Across the Southern Cone, which includes Brazil, ecosystems are perishing at a staggering rate. Loggers, miners and farmers raze vast areas of the Amazon and other biomes each year, turning more and more emerald green canopy into grasslands.
The enormous scale of destruction across the region can make even Iberá, and its some 5,000 square miles of swamps and lakes, feel like a very small-scale utopia in comparison.
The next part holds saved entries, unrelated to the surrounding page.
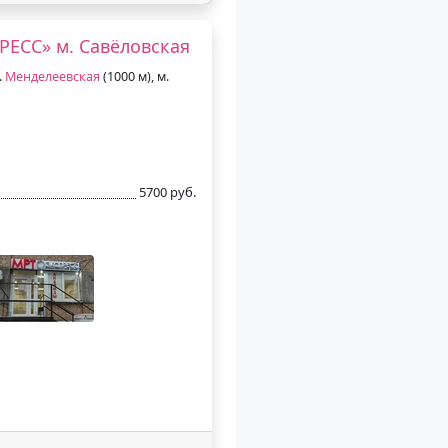
РЕСС» м. Савёловская
.
Менделеевская
(1000 м), м.
5700 руб.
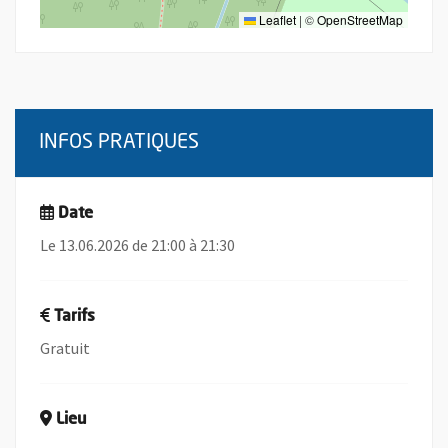
Leaflet
|
©
OpenStreetMap
INFOS PRATIQUES
Date
Le 13.06.2026 de 21:00 à 21:30
Tarifs
Gratuit
Lieu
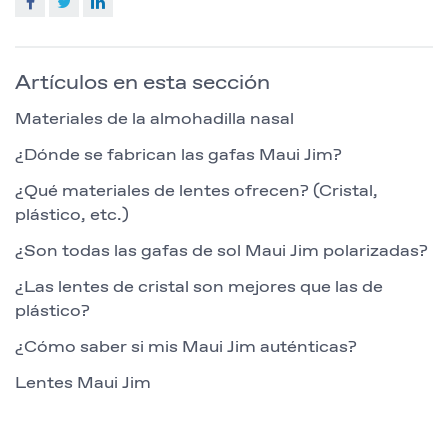
Facebook
Twitter
LinkedIn
Artículos en esta sección
Materiales de la almohadilla nasal
¿Dónde se fabrican las gafas Maui Jim?
¿Qué materiales de lentes ofrecen? (Cristal,
plástico, etc.)
¿Son todas las gafas de sol Maui Jim polarizadas?
¿Las lentes de cristal son mejores que las de
plástico?
¿Cómo saber si mis Maui Jim auténticas?
Lentes Maui Jim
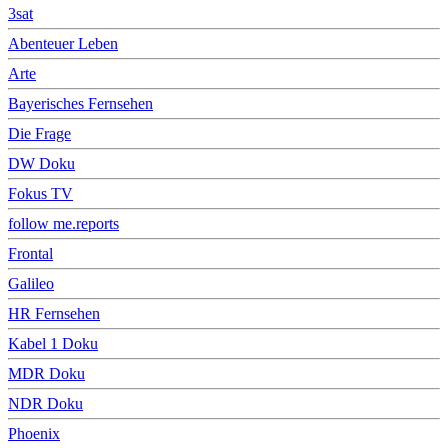
3sat
Abenteuer Leben
Arte
Bayerisches Fernsehen
Die Frage
DW Doku
Fokus TV
follow me.reports
Frontal
Galileo
HR Fernsehen
Kabel 1 Doku
MDR Doku
NDR Doku
Phoenix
And bringing back jaguars to this bucolic landscape seems like just a tiny advance against an overbearing current.
The difficulty of making a difference is not lost on the conservationists who spend their days and nights at the remote sanctuary obsessing over how to get the jaguars, giant river otters and giant anteaters to mate — and ultimately to survive on their own.
But it’s a challenge they’re willing to accept.
“We can’t just be in the trenches resisting,” Mr. Di Martino said. “Now more than ever we have to go beyond conservation and restore, which means going to battle.”
The battlegrounds the Tompkinses picked have at times been rather hostile. As they began acquiring land, they were often greeted with suspicion.
In Corrientes province, some warned that the American couple would bottle up the area’s spring water and leave behind a parched wasteland.
“There were rumors they were going to take all the water all the way to the United States,” said Diana Frete, a deputy mayor of Colonia Carlos Pellegrini, a tiny town that serves as a gateway for the wetlands. “There were a lot of doubts and distrust.
”But the naysayers were proved wrong as the conservation efforts at Iberá, and the buzz surrounding the jaguars’ return, transformed the park into an emerging tourist destination.
“This was a town where everyone used to leave,” said Ms. Frete, noting that now some 80 percent of her constituents work in tourism. “Today, we’re better off tying our fate to protecting nature.”